Extracted page text data
----
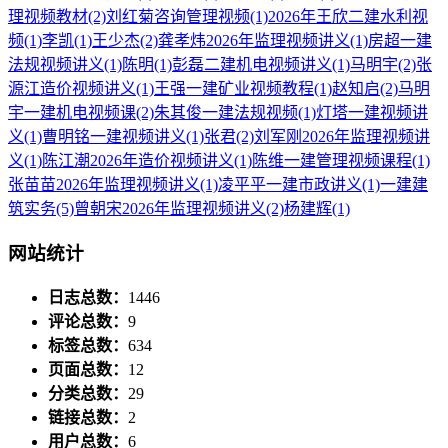
理视频教材
(2)
刘红菊咨询管理视频
(1)
2026年王欣二建水利视
频
(1)
李凯
(1)
王少杰
(2)
龚孝炜2026年监理视频讲义
(1)
房超一建
法规视频讲义
(1)
陈明
(1)
彭磊二建机电视频讲义
(1)
马明宇
(2)
张
源江造价视频讲义
(1)
王强一建矿业视频教程
(1)
赵知启
(2)
马明
宇一建机电视频课
(2)
朱其俊一建法规视频
(1)
灯塔一建视频讲
义
(1)
曹明铭一建视频讲义
(1)
张君
(2)
刘军刚2026年监理视频讲
义
(1)
陈江潮2026年造价视频讲义
(1)
陈维一建管理视频课程
(1)
张苗苗2026年监理视频讲义
(1)
凌平平一建市政讲义
(1)
一建建
筑实务
(5)
曾朝宋2026年监理视频讲义
(2)
杨建辉
(1)
网站统计
日志总数：
1446
评论总数：
9
标签总数：
634
页面总数：
12
分类总数：
29
链接总数：
2
用户总数：
6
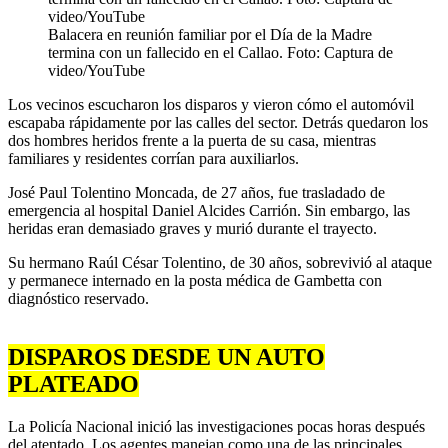
Balacera en reunión familiar por el Día de la Madre
termina con un fallecido en el Callao. Foto: Captura de
video/YouTube
Los vecinos escucharon los disparos y vieron cómo el automóvil
escapaba rápidamente por las calles del sector. Detrás quedaron los
dos hombres heridos frente a la puerta de su casa, mientras
familiares y residentes corrían para auxiliarlos.
José Paul Tolentino Moncada, de 27 años, fue trasladado de
emergencia al hospital Daniel Alcides Carrión. Sin embargo, las
heridas eran demasiado graves y murió durante el trayecto.
Su hermano Raúl César Tolentino, de 30 años, sobrevivió al ataque
y permanece internado en la posta médica de Gambetta con
diagnóstico reservado.
DISPAROS DESDE UN AUTO
PLATEADO
La Policía Nacional inició las investigaciones pocas horas después
del atentado. Los agentes manejan como una de las principales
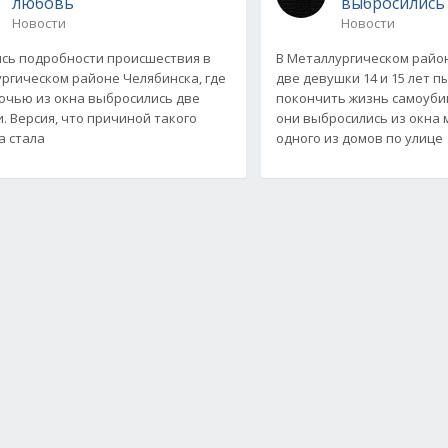
любовь
выбросились 
Новости
Новости
сь подробности происшествия в
В Металлургическом райо
ргическом районе Челябинска, где
две девушки 14 и 15 лет п
очью из окна выбросились две
покончить жизнь самоуби
. Версия, что причиной такого
они выбросились из окна
а стала
одного из домов по улице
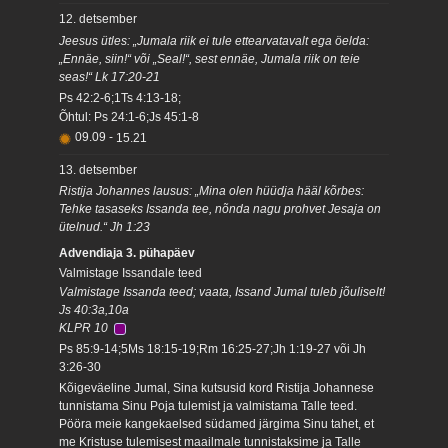
12. detsember
Jeesus ütles: „Jumala riik ei tule ettearvatavalt ega öelda:
„Ennäe, siin!“ või „Seal!“, sest ennäe, Jumala riik on teie
seas!“ Lk 17:20-21
Ps 42:2-6;1Ts 4:13-18;
Õhtul: Ps 24:1-6;Js 45:1-8
09.09
-
15.21
13. detsember
Ristija Johannes lausus: „Mina olen hüüdja hääl kõrbes:
Tehke tasaseks Issanda tee, nõnda nagu prohvet Jesaja on
ütelnud.“ Jh 1:23
Advendiaja 3. pühapäev
Valmistage Issandale teed
Valmistage Issanda teed; vaata, Issand Jumal tuleb jõuliselt!
Js 40:3a,10a
KLPR 10
Ps 85:9-14;5Ms 18:15-19;Rm 16:25-27;Jh 1:19-27 või Jh
3:26-30
Kõigeväeline Jumal, Sina kutsusid kord Ristija Johannese
tunnistama Sinu Poja tulemist ja valmistama Talle teed.
Pööra meie kangekaelsed südamed järgima Sinu tahet, et
me Kristuse tulemisest maailmale tunnistaksime ja Talle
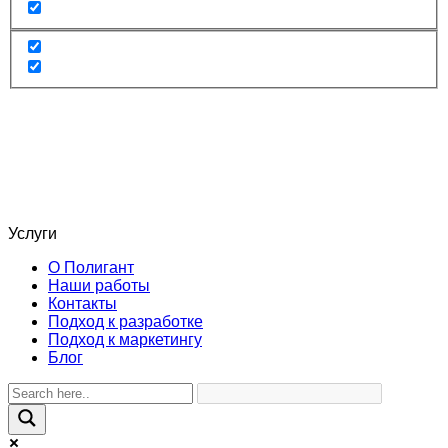
Услуги
О Полигант
Наши работы
Контакты
Подход к разработке
Подход к маркетингу
Блог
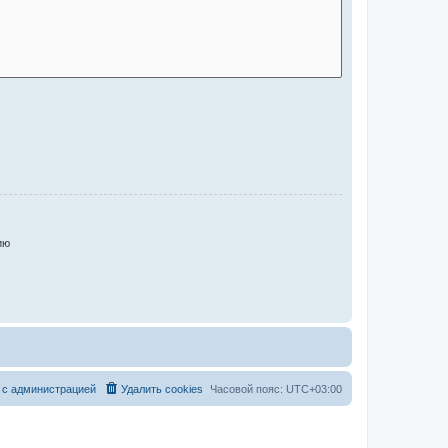
ию
 с администрацией
Удалить cookies
Часовой пояс:
UTC+03:00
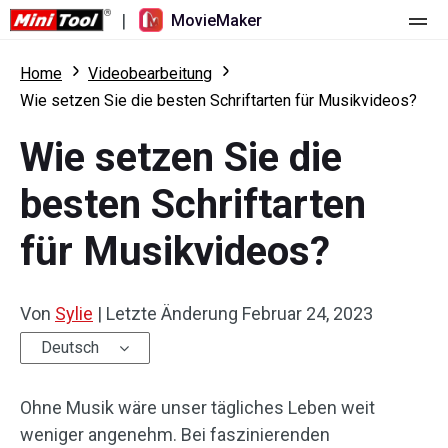
|
MovieMaker
Startseite
Home
Videobearbeitung
Wie setzen Sie die besten Schriftarten für Musikvideos?
Preise
Wie setzen Sie die
Funktionen
besten Schriftarten
Ressourcen
Was ist neu
für Musikvideos?
Video-Tools
Übersicht
Benutzerhandbuch
Mehrspurbearbeitung
Tricks für Videobearbeitung
Bildschirm-Rekorder
Von
Sylie
|
Letzte Änderung
Februar 24, 2023
Seitenverhältnis
Video-Konverter
Deutsch
Geschwindigkeit anpassen/umkehren
Online-Video-Downloader
Ohne Musik wäre unser tägliches Leben weit
weniger angenehm. Bei faszinierenden
Trimmen/Teilen/Zuschneiden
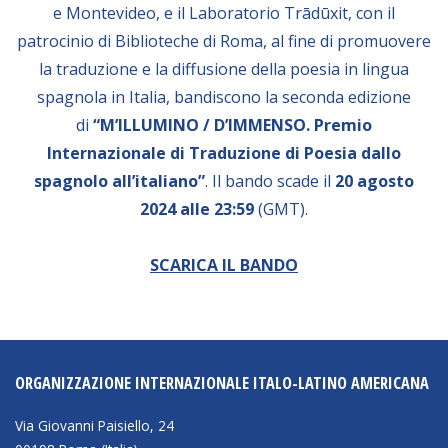
e Montevideo, e il Laboratorio Trādūxit, con il
BIBLIOTECA
patrocinio di Biblioteche di Roma, al fine di promuovere
la traduzione e la diffusione della poesia in lingua
spagnola in Italia, bandiscono la seconda edizione
Catalogo
di
“M’ILLUMINO / D’IMMENSO. Premio
Pubblicazioni
Internazionale di Traduzione di Poesia dallo
spagnolo all’italiano”
. Il bando scade il
20 agosto
OPPORTUNITÀ
2024
alle 23:59
(GMT).
Bandi
SCARICA IL BANDO
Borse di studio
Alta Formazione
Albo fornitori
ORGANIZZAZIONE INTERNAZIONALE ITALO-LATINO AMERICANA
Contratti/Accordi/Grant
Via Giovanni Paisiello, 24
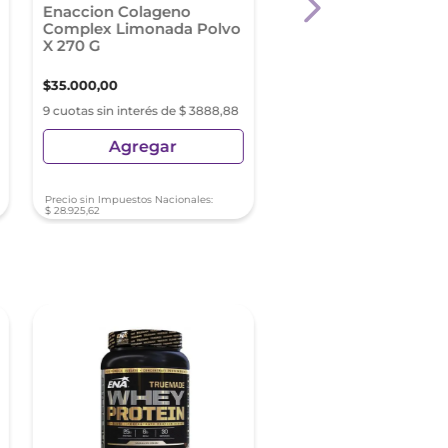
Enaccion Colageno
Muscletech Hydroxy
Complex Limonada Polvo
Hard Elite X 110 Caps
X 270 G
$
35
.
000
,
00
$
38
.
500
,
08
9 cuotas sin interés de $ 3888,88
9 cuotas sin interés de $ 4
Agregar
Agregar
Precio sin Impuestos Nacionales:
Precio sin Impuestos Nacionale
$
28
.
925
,
62
$
31
.
818
,
25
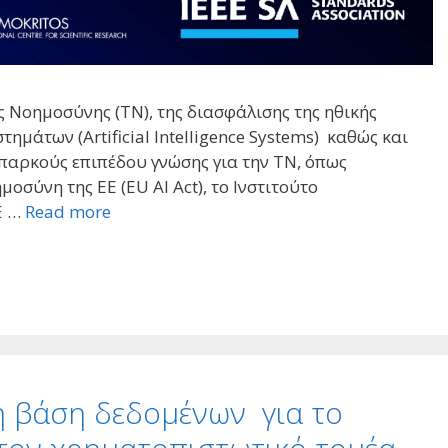
ς Νοημοσύνης (ΤΝ), της διασφάλισης της ηθικής
άτων (Artificial Intelligence Systems) καθώς και
παρκούς επιπέδου γνώσης για την ΤΝ, όπως
οσύνη της ΕΕ (EU AI Act), το Ινστιτούτο
Ε …
Read more
η βάση δεδομένων για το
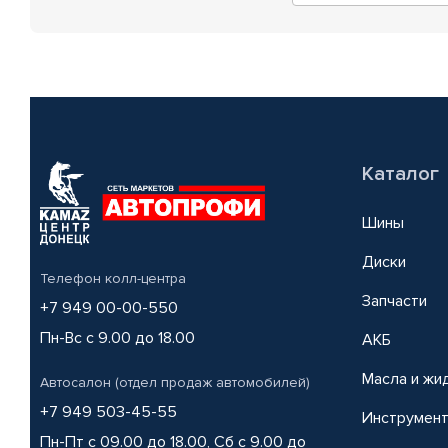
Каталог
Шины
Диски
Телефон колл-центра
Запчасти
+7 949 00-00-550
Пн-Вс с 9.00 до 18.00
АКБ
Масла и жи
Автосалон (отдел продаж автомобилей)
+7 949 503-45-55
Инструмен
Пн-Пт с 09.00 до 18.00, Сб с 9.00 до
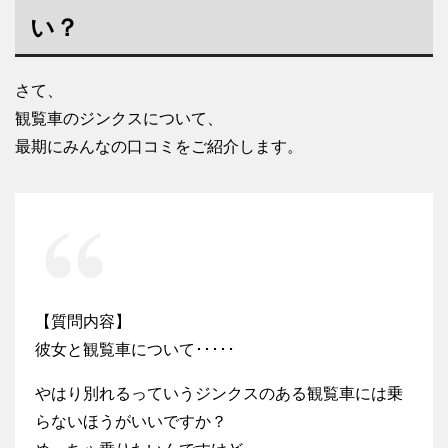
い？
さて、
観覧車のジンクスについて、
最期にみんなの口コミをご紹介します。
【質問内容】
彼女と観覧車について･････
やはり別れるっていうジンクスのある観覧車には乗
らないほうがいいですか？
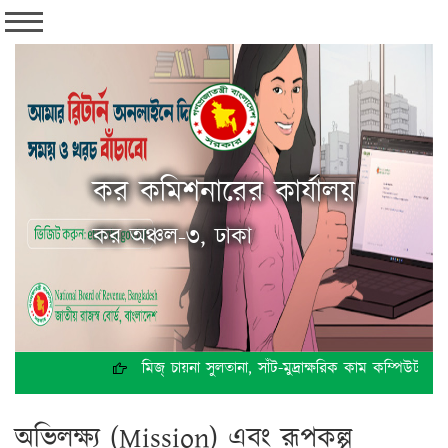
কর কমিশনারের কার্যালয়
কর অঞ্চল-৩, ঢাকা
মিজ্ চায়না সুলতানা, সাঁট-মুদ্রাক্ষরিক কাম কম্পিউটার 
অভিলক্ষ্য (Mission) এবং রূপকল্প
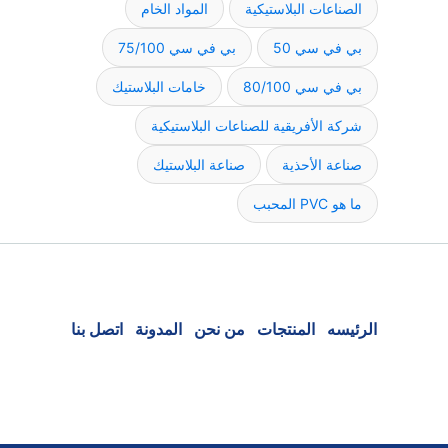
الصناعات البلاستيكية
المواد الخام
بي في سي 50
بي في سي 75/100
بي في سي 80/100
خامات البلاستيك
شركة الأفريقية للصناعات البلاستيكية
صناعة الأحذية
صناعة البلاستيك
ما هو PVC المحبب
الرئيسه
المنتجات
من نحن
المدونة
اتصل بنا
----
TASK TO CARRY OUT
Edit the data by replacing "Автосалон" with "Автоцентр" and changing nothing else. Leave the pictures out of your answer.

SOLUTION TO THIS EXERCISE
理视频教材
(2)
刘红菊咨询管理视频
(1)
2026年王欣二建水利视
频
(1)
李凯
(1)
王少杰
(2)
龚孝炜2026年监理视频讲义
(1)
房超一建
法规视频讲义
(1)
陈明
(1)
彭磊二建机电视频讲义
(1)
马明宇
(2)
张
源江造价视频讲义
(1)
王强一建矿业视频教程
(1)
赵知启
(2)
马明
宇一建机电视频课
(2)
朱其俊一建法规视频
(1)
灯塔一建视频讲
义
(1)
曹明铭一建视频讲义
(1)
张君
(2)
刘军刚2026年监理视频讲
义
(1)
陈江潮2026年造价视频讲义
(1)
陈维一建管理视频课程
(1)
张苗苗2026年监理视频讲义
(1)
凌平平一建市政讲义
(1)
一建建
筑实务
(5)
曾朝宋2026年监理视频讲义
(2)
杨建辉
(1)
网站统计
日志总数：
1446
评论总数：
9
标签总数：
634
页面总数：
12
分类总数：
29
链接总数：
2
用户总数：
6
Balacera en reunión familiar por el Día de la Madre
termina con un fallecido en el Callao. Foto: Captura de
video/YouTube
Los vecinos escucharon los disparos y vieron cómo el automóvil
escapaba rápidamente por las calles del sector. Detrás quedaron los
dos hombres heridos frente a la puerta de su casa, mientras
familiares y residentes corrían para auxiliarlos.
José Paul Tolentino Moncada, de 27 años, fue trasladado de
emergencia al hospital Daniel Alcides Carrión. Sin embargo, las
heridas eran demasiado graves y murió durante el trayecto.
Su hermano Raúl César Tolentino, de 30 años, sobrevivió al ataque
y permanece internado en la posta médica de Gambetta con
diagnóstico reservado.
DISPAROS DESDE UN AUTO
PLATEADO
La Policía Nacional inició las investigaciones pocas horas después
del atentado. Los agentes manejan como una de las principales
любовь
выбросились 
Новости
Новости
сь подробности происшествия в
В Металлургическом райо
ргическом районе Челябинска, где
две девушки 14 и 15 лет п
очью из окна выбросились две
покончить жизнь самоуби
. Версия, что причиной такого
они выбросились из окна
а стала
одного из домов по улице
12. detsember
Jeesus ütles: „Jumala riik ei tule ettearvatavalt ega öelda:
„Ennäe, siin!“ või „Seal!“, sest ennäe, Jumala riik on teie
seas!“ Lk 17:20-21
Ps 42:2-6;1Ts 4:13-18;
Õhtul: Ps 24:1-6;Js 45:1-8
09.09
-
15.21
13. detsember
Ristija Johannes lausus: „Mina olen hüüdja hääl kõrbes:
Tehke tasaseks Issanda tee, nõnda nagu prohvet Jesaja on
ütelnud.“ Jh 1:23
Advendiaja 3. pühapäev
Valmistage Issandale teed
Valmistage Issanda teed; vaata, Issand Jumal tuleb jõuliselt!
Js 40:3a,10a
KLPR 10
Ps 85:9-14;5Ms 18:15-19;Rm 16:25-27;Jh 1:19-27 või Jh
3:26-30
Kõigeväeline Jumal, Sina kutsusid kord Ristija Johannese
tunnistama Sinu Poja tulemist ja valmistama Talle teed.
Pööra meie kangekaelsed südamed järgima Sinu tahet, et
me Kristuse tulemisest maailmale tunnistaksime ja Talle
Услуги
О Полигант
Наши работы
Контакты
Подход к разработке
Подход к маркетингу
Блог
ию
 с администрацией
Удалить cookies
Часовой пояс:
UTC+03:00
|
MovieMaker
Startseite
Home
Videobearbeitung
Wie setzen Sie die besten Schriftarten für Musikvideos?
Preise
Wie setzen Sie die
Funktionen
besten Schriftarten
Ressourcen
Was ist neu
für Musikvideos?
Video-Tools
Übersicht
Benutzerhandbuch
Mehrspurbearbeitung
Tricks für Videobearbeitung
Bildschirm-Rekorder
Von
Sylie
|
Letzte Änderung
Februar 24, 2023
Seitenverhältnis
Video-Konverter
Deutsch
Geschwindigkeit anpassen/umkehren
Online-Video-Downloader
Ohne Musik wäre unser tägliches Leben weit
weniger angenehm. Bei faszinierenden
Trimmen/Teilen/Zuschneiden
e Montevideo, e il Laboratorio Trādūxit, con il
BIBLIOTECA
patrocinio di Biblioteche di Roma, al fine di promuovere
la traduzione e la diffusione della poesia in lingua
spagnola in Italia, bandiscono la seconda edizione
Catalogo
di
“M’ILLUMINO / D’IMMENSO. Premio
Pubblicazioni
Internazionale di Traduzione di Poesia dallo
spagnolo all’italiano”
. Il bando scade il
20 agosto
OPPORTUNITÀ
2024
alle 23:59
(GMT).
Bandi
SCARICA IL BANDO
Borse di studio
Alta Formazione
Albo fornitori
ORGANIZZAZIONE INTERNAZIONALE ITALO-LATINO AMERICANA
Contratti/Accordi/Grant
Via Giovanni Paisiello, 24
Enaccion Colageno
Muscletech Hydroxy
Complex Limonada Polvo
Hard Elite X 110 Caps
X 270 G
$
35
.
000
,
00
$
38
.
500
,
08
9 cuotas sin interés de $ 3888,88
9 cuotas sin interés de $ 4
Agregar
Agregar
Precio sin Impuestos Nacionales:
Precio sin Impuestos Nacionale
$
28
.
925
,
62
$
31
.
818
,
25
ς Νοημοσύνης (ΤΝ), της διασφάλισης της ηθικής
άτων (Artificial Intelligence Systems) καθώς και
παρκούς επιπέδου γνώσης για την ΤΝ, όπως
οσύνη της ΕΕ (EU AI Act), το Ινστιτούτο
Ε …
Read more
η βάση δεδομένων για το
Каталог
Шины
Диски
Телефон колл-центра
Запчасти
+7 949 00-00-550
Пн-Вс с 9.00 до 18.00
АКБ
Масла и жи
Автоцентр (отдел продаж автомобилей)
+7 949 503-45-55
Инструмен
Пн-Пт с 09.00 до 18.00, Сб с 9.00 до
い？
さて、
観覧車のジンクスについて、
最期にみんなの口コミをご紹介します。
【質問内容】
彼女と観覧車について･････
やはり別れるっていうジンクスのある観覧車には乗
らないほうがいいですか？
কর কমিশনারের কার্যালয়
কর অঞ্চল-৩, ঢাকা
মিজ্ চায়না সুলতানা, সাঁট-মুদ্রাক্ষরিক কাম কম্পিউটার 
অভিলক্ষ্য (Mission) এবং রূপকল্প
الصناعات البلاستيكية
المواد الخام
بي في سي 50
بي في سي 75/100
بي في سي 80/100
خامات البلاستيك
شركة الأفريقية للصناعات البلاستيكية
صناعة الأحذية
صناعة البلاستيك
ما هو PVC المحبب
الرئيسه
المنتجات
من نحن
المدونة
اتصل بنا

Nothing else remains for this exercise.